Uma visão ampliada do direito contido no inc. X, do art. 5º, acima referido, é possível, primeiramente, a partir do inc. III do art. 1º, onde se afirma como fundamento de um Estado Democrático de Direito a dignidade da pessoa humana e, em segundo lugar, porque as normas relativas aos direitos fundamentais e as liberdades que a Constituição brasileira reconhece não excluem outros decorrentes dos tratados internacionais em que a República Federativa do Brasil seja parte (parágrafo 2º do art. 5º da Constituição Federal).
Por outro lado, recorre-se ao art. 12 do Convênio Europeu como referencial de fonte interpretativa dos direitos familiares e, como tal, fundamento do direito constitucional de fundar uma família e seu pressuposto, o direito de procriar.
Relevante lembrar que a Constituição Federal brasileira tutela não apenas a família fundada no casamento, mas protege a família, surgida da união estável entre o homem e a mulher (parágrafo 3º, do art. 226), estabelecendo proteção integral e irrestrita aos filhos e sua igualdade perante a lei, proibidas quaisquer discriminações relativas à filiação (parágrafo 6º do art. 227). Em conseqüência, o direito de procriar estende-se aos casais não unidos pelo matrimônio. À família assentada no fato da procriação (parágrafo 4º, do art. 226), cabe também a proteção estatal, concluindo-se que, como conseqüência do direito à intimidade familiar, a mulher ou o homem podem fundar uma família sustentados na descendência que hajam tido, em decorrência de relação passageira ou circunstancial.
Apesar do reconhecimento ao direito de procriar, impossível fugir às suas limitações, ao fato de que não é absoluto. A transmissão de doenças hereditárias impõe-se como limitação a esse direito, desde que, na atualidade, existem meios de se detectar genes defeituosos.[2] Mas a discussão que se avoluma rapidamente não pode olvidar os marcos constitucionais aqui aguçados, pouco favoráveis para inocentar limitações dessa natureza.
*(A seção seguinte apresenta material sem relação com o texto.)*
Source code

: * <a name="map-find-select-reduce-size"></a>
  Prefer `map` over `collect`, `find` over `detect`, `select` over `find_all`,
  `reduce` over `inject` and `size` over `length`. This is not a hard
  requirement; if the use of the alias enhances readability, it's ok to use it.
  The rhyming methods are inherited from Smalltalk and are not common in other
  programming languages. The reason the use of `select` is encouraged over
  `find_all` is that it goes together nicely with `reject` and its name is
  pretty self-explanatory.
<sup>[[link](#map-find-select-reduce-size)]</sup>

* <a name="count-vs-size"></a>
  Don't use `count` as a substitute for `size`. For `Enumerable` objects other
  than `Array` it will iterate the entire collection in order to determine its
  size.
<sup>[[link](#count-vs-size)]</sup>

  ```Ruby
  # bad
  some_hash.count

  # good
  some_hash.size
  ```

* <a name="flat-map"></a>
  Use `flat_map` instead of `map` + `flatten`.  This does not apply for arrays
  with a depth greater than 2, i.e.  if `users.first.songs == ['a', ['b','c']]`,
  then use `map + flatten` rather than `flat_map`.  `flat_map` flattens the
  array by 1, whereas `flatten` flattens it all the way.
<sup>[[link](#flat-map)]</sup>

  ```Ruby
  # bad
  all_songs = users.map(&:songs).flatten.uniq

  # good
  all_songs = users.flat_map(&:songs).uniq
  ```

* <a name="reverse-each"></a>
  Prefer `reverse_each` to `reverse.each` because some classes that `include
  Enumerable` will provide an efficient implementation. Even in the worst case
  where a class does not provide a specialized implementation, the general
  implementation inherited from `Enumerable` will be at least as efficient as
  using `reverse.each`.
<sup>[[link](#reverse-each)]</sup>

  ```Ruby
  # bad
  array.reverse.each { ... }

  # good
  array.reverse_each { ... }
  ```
Entendida a existência de um direito de procriar, a utilização das técnicas de procriação assistida, como método de reprodução alternativo dirigido aos casais impedidos de ter uma prole em razão da infertilidade, adensa-se como legítima.
[1] ROMEO CASABONA, Carlos María. El derecho y la bioética ante los límites de la vida humana. Madrid : Centro de Estudios Ramón Areces, 1994, p. 119.
[2] Sérgio Ferraz nega a existência de um direito à procriação, principalmente nesses casos. Para o autor, os princípios constitucionais tutelares da criança apontam, nitidamente, para a necessidade de ser o nascimento precedido de cuidados assecuratórios de uma infância sadia e feliz. Acima de tudo, na procriação, o que vale não é simples e eventual direito à vida, mas sim a uma vida saudável. O que importa, precipuamente, é o interesse da criança a gerar, e não, a satisfação dos pais, em porem alguém no mundo. FERRAZ, Sérgio. Manipulações biológicas e princípios constitucionais : uma introdução. Porto Alegre : Sergio Antonio Fabris, 1991, p. 45.